Sulla proposta di rivedere le regole fiscali sulla successione si può discutere. Ma lo si può fare prescindendo da quella riforma di carattere più generale che fa parte degli impegni governativi? Il commento di Gianfranco Polillo

Enrico Letta deve essere rimasto folgorato sulla via de Il Riformista. Si deve alla penna di Filippo Porta una completa rivalutazione della figura di un poeta come Giambattista Marino, considerato uno dei massimi esponenti del barocco italiano. Autore del celebre endecasillabo “è del poeta il fin la meraviglia” per anni oggetto di una condanna assoluta. Quasi a teorizzare una vacuità che, invece, secondo l’autore ricordato, tale non era.

Ed in effetti la “meraviglia” non si è fatta attendere. Prima lo ius soli, quindi l’esaltazione di genere, nella scelta dei vertici dei gruppi parlamentari. Nel momento in cui i portabandiera alle Olimpiadi di Tokyo, com’è giusto che sia, sono un uomo ed una donna, come Elia Viviana o Jessica Rossi. Ed ora l’idea di aumentare l’imposta sulle successioni per offrire un cadeau ai ragazzi.

“Su @7Corriere – ha scritto in un tweet – lancio proposta di #dote per i #diciottenni. Per la generazione più in crisi un aiuto concreto per studi, lavoro, casa. Per essere seri va finanziata non a debito (lo ripagherebbero loro) ma chiedendo all’1% più ricco del paese di pagarla con la tassa di successione”.

La risposta del presidente del Consiglio, Mario Draghi, non si è fatta attendere. Non è questo il tempo di prendere dagli italiani, ma di dare. Almeno fin quando la recessione che, in Italia, si trascina, seppur con alti e bassi dal 2011, non sarà alle nostre spalle.

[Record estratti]
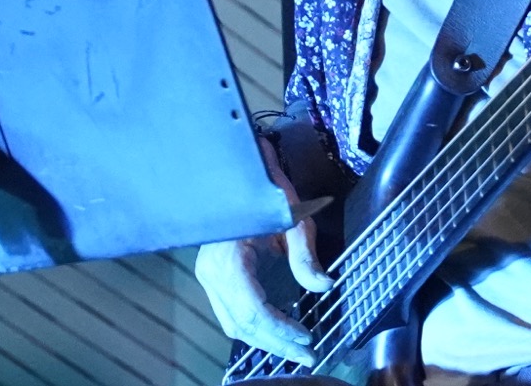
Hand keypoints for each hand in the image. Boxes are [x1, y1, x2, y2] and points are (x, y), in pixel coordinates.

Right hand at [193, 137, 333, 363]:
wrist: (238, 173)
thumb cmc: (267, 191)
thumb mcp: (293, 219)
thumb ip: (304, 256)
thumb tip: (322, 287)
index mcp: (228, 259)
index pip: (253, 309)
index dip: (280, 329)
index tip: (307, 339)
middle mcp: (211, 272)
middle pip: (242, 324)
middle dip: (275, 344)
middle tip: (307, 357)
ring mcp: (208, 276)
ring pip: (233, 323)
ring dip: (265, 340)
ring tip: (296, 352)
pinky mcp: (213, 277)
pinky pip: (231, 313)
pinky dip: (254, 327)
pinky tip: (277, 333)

(CONSEGNA A):
Rispondi a queste domande sull'articolo sulla tassa di successione:
(i) A chi si deve, secondo l'articolo, la rivalutazione della figura di Giambattista Marino?
(ii) Nel tweet citato, a chi si chiede di finanziare la dote per i diciottenni?
(iii) Da quale anno si trascina in Italia la recessione di cui si parla alla fine?
(CONSEGNA B): Nell'articolo sulla tassa di successione, riscrivi il passo da "Sulla proposta di" a "tale non era.", sostituendo "barocco italiano" con "Seicento italiano".

(SOLUZIONE ESERCIZIO A):
(i) A Filippo Porta.
(ii) All'1% più ricco del paese, con la tassa di successione.
(iii) Dal 2011.

(SOLUZIONE ESERCIZIO B):
Sulla proposta di rivedere le regole fiscali sulla successione si può discutere. Ma lo si può fare prescindendo da quella riforma di carattere più generale che fa parte degli impegni governativi? Il commento di Gianfranco Polillo

Enrico Letta deve essere rimasto folgorato sulla via de Il Riformista. Si deve alla penna di Filippo Porta una completa rivalutazione della figura di un poeta come Giambattista Marino, considerato uno dei massimi esponenti del Seicento italiano. Autore del celebre endecasillabo “è del poeta il fin la meraviglia” per anni oggetto di una condanna assoluta. Quasi a teorizzare una vacuità che, invece, secondo l’autore ricordato, tale non era.